** BEGIN Text passage **

By Paul Homewood
James Marusek has sent me his latest forecast for Solar Cycle 25, which includes the forecast as well as some background explanation.
http://www.breadandbutterscience.com/Forecast_for_Solar_Cycle_25.pdf
I’ve highlighted some of the major points, but it is worth reading in full for those who are interested.
I. Introduction
The sun is the natural source of heat and light for our planet. Without our sun, the earth would be a cold dead planet adrift in space. But the sun is not constant. It changes and these subtle changes affect the Earth’s climate and weather.
At the end of solar cycle 23, sunspot activity declined to a level not seen since the year 1913. [Comparing Yearly Mean Total Sunspot Numbers]
The following was observed during the solar cycle 24:
1. The number of sunspots over the entire solar cycle decreased significantly by 50% or greater.
2. There were fewer solar flares and coronal mass ejections (CME’s), which produces Solar Proton Events (SPE’s) and geomagnetic storms on Earth. During the transition, beginning in July 2000, the sun produced 6 massive explosions in rapid succession. Each of these explosions produced solar proton events with a proton flux greater than 10,000 pfu @ >10 MeV. These occurred in July 2000, November 2000, September 2001, two in November 2001, and a final one in October 2003. And there hasn’t been any of this magnitude since.

** END Text passage **
** BEGIN Extracted entries **

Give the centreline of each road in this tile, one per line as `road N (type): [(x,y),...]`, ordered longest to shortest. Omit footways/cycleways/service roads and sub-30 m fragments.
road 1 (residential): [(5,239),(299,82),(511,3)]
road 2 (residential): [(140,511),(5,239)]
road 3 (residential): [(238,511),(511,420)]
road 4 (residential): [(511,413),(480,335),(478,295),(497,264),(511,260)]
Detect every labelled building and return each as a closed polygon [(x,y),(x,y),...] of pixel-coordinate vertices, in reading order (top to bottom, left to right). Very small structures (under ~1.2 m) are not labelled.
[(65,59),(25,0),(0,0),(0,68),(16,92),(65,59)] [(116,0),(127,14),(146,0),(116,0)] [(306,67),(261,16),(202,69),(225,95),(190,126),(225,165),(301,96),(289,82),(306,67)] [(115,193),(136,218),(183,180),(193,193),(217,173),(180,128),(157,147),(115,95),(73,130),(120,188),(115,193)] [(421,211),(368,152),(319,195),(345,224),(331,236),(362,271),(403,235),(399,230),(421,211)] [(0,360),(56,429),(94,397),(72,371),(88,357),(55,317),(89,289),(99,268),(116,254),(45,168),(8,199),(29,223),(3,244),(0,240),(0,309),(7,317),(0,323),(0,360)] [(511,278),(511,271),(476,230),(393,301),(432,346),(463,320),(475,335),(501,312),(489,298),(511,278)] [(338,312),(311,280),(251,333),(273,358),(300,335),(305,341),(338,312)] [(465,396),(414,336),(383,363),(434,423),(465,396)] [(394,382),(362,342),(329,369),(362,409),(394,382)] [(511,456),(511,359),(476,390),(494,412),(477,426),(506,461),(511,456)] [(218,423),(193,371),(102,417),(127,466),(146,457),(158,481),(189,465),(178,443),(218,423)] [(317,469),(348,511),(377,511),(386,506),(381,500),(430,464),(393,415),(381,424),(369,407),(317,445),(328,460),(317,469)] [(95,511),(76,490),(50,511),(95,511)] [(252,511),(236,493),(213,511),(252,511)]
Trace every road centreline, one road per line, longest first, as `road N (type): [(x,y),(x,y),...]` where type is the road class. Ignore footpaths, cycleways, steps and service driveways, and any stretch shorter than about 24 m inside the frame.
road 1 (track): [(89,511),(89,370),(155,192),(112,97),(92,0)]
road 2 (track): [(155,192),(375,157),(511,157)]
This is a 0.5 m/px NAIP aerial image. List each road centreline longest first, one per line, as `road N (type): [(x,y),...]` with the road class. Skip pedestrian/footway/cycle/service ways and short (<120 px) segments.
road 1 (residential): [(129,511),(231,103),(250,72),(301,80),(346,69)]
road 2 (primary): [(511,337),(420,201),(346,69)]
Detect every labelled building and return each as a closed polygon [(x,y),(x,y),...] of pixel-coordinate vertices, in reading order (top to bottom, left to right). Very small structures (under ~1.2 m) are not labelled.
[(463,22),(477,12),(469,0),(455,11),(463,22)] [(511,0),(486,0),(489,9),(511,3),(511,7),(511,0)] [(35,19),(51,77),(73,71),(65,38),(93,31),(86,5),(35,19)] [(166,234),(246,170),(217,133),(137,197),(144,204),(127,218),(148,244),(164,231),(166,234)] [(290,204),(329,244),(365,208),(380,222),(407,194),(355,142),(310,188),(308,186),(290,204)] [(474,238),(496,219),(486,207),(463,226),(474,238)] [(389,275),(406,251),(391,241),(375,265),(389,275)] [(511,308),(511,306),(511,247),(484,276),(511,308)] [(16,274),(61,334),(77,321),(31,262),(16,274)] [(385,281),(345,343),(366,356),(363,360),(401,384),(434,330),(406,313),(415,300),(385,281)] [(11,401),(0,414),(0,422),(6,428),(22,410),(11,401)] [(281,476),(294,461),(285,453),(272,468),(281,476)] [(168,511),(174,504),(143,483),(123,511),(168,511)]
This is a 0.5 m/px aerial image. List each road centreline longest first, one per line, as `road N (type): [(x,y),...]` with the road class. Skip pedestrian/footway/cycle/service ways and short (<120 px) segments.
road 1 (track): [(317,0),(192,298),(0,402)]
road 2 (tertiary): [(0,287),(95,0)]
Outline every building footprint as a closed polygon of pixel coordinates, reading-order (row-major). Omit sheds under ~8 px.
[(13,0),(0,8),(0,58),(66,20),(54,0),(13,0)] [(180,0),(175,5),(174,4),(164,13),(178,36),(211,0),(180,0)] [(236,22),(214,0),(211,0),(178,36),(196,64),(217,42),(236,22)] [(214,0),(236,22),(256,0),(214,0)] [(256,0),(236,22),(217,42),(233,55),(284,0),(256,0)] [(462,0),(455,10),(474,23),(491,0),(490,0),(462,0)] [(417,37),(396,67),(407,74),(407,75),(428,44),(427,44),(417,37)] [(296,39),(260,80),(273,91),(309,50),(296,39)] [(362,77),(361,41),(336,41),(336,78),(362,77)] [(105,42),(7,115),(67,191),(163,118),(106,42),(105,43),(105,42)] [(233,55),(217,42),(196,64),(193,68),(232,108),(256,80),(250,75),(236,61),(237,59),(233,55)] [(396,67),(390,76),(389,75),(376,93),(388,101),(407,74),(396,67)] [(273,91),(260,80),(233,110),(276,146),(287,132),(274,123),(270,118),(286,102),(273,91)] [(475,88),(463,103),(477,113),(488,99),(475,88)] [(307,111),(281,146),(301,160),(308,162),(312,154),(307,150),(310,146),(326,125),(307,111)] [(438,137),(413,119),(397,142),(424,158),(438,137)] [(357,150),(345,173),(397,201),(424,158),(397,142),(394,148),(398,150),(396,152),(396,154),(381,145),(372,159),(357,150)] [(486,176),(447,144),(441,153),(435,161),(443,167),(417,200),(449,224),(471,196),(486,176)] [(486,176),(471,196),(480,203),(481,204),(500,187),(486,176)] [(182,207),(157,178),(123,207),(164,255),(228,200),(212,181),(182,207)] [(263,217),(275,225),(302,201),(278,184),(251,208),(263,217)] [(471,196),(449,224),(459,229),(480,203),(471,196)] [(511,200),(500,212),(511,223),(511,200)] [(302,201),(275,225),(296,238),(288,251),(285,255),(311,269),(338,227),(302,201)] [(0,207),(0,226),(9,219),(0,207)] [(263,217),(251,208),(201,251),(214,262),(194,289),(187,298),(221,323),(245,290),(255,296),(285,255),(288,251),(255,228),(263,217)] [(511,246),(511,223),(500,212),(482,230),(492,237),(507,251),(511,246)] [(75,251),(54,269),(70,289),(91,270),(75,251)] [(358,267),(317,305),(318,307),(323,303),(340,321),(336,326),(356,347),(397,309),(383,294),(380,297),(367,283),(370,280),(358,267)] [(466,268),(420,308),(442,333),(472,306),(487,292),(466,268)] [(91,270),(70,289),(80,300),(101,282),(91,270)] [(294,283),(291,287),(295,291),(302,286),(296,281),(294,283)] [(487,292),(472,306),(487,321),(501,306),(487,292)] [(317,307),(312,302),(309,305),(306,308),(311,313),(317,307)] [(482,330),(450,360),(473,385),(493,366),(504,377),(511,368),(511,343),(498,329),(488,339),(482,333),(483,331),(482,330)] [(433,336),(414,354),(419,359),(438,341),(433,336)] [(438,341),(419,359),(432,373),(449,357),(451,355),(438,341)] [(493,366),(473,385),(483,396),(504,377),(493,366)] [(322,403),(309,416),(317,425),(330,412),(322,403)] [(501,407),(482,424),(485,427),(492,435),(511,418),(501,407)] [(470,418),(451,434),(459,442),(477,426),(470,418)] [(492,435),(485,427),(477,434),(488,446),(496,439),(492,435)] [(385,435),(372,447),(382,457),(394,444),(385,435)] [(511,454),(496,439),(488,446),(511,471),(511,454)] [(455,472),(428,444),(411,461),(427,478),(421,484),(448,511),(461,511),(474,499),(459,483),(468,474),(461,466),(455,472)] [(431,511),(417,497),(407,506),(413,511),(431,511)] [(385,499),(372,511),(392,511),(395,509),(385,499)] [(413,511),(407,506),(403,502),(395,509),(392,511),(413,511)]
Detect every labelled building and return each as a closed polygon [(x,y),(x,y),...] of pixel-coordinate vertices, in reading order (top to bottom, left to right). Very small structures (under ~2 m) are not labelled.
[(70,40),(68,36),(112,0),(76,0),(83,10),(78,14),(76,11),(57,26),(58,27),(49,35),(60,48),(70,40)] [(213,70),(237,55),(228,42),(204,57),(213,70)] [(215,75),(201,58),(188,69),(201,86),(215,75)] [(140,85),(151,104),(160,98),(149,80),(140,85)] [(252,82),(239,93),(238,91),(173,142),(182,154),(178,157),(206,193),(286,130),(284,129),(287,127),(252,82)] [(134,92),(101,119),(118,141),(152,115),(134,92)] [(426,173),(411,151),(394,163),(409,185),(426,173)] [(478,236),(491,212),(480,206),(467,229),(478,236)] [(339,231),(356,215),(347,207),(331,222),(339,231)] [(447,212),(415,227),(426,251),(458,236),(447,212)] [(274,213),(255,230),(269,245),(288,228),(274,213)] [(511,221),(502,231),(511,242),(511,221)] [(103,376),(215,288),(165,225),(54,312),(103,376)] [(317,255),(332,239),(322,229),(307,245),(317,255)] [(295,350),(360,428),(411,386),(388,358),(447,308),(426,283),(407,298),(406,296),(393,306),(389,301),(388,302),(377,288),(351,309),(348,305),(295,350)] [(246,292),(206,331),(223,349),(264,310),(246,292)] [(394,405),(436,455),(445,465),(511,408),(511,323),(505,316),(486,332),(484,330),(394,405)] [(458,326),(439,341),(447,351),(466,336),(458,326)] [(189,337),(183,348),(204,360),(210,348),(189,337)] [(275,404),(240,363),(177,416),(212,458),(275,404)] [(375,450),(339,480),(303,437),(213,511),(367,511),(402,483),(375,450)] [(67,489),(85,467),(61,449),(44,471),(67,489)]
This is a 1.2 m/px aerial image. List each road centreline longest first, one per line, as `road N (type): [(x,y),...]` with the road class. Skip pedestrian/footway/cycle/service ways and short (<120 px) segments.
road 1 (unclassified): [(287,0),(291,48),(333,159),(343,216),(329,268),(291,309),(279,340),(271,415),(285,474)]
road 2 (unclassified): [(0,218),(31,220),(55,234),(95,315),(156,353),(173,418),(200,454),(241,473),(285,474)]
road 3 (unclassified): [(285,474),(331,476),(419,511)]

** END Extracted entries **

**Actions to take:**
A. Can you sum up the solar cycle post in two sentences?
B. Answer these questions from the solar cycle post:
(i) Since what year had sunspot activity not declined to the level reached at the end of solar cycle 23?
(ii) By how much did the number of sunspots decrease over solar cycle 24?
(iii) How many massive explosions did the sun produce in rapid succession beginning in July 2000?
C. Could you transcribe the part of the solar cycle post that opens with the words containing "At the end of" and closes with "this magnitude since."?

**Solved tasks:**
A. Paul Homewood shares James Marusek's forecast for Solar Cycle 25, whose introduction explains that the sun is not constant and that its subtle changes affect Earth's climate and weather. Sunspot activity at the end of cycle 23 fell to a level not seen since 1913, and cycle 24 brought at least 50% fewer sunspots, along with fewer solar flares and coronal mass ejections, with nothing since October 2003 matching the six massive explosions that began in July 2000.

B.
(i) 1913
(ii) By 50% or greater
(iii) Six

C.
At the end of solar cycle 23, sunspot activity declined to a level not seen since the year 1913. [Comparing Yearly Mean Total Sunspot Numbers]
The following was observed during the solar cycle 24:
1. The number of sunspots over the entire solar cycle decreased significantly by 50% or greater.
2. There were fewer solar flares and coronal mass ejections (CME’s), which produces Solar Proton Events (SPE’s) and geomagnetic storms on Earth. During the transition, beginning in July 2000, the sun produced 6 massive explosions in rapid succession. Each of these explosions produced solar proton events with a proton flux greater than 10,000 pfu @ >10 MeV. These occurred in July 2000, November 2000, September 2001, two in November 2001, and a final one in October 2003. And there hasn’t been any of this magnitude since.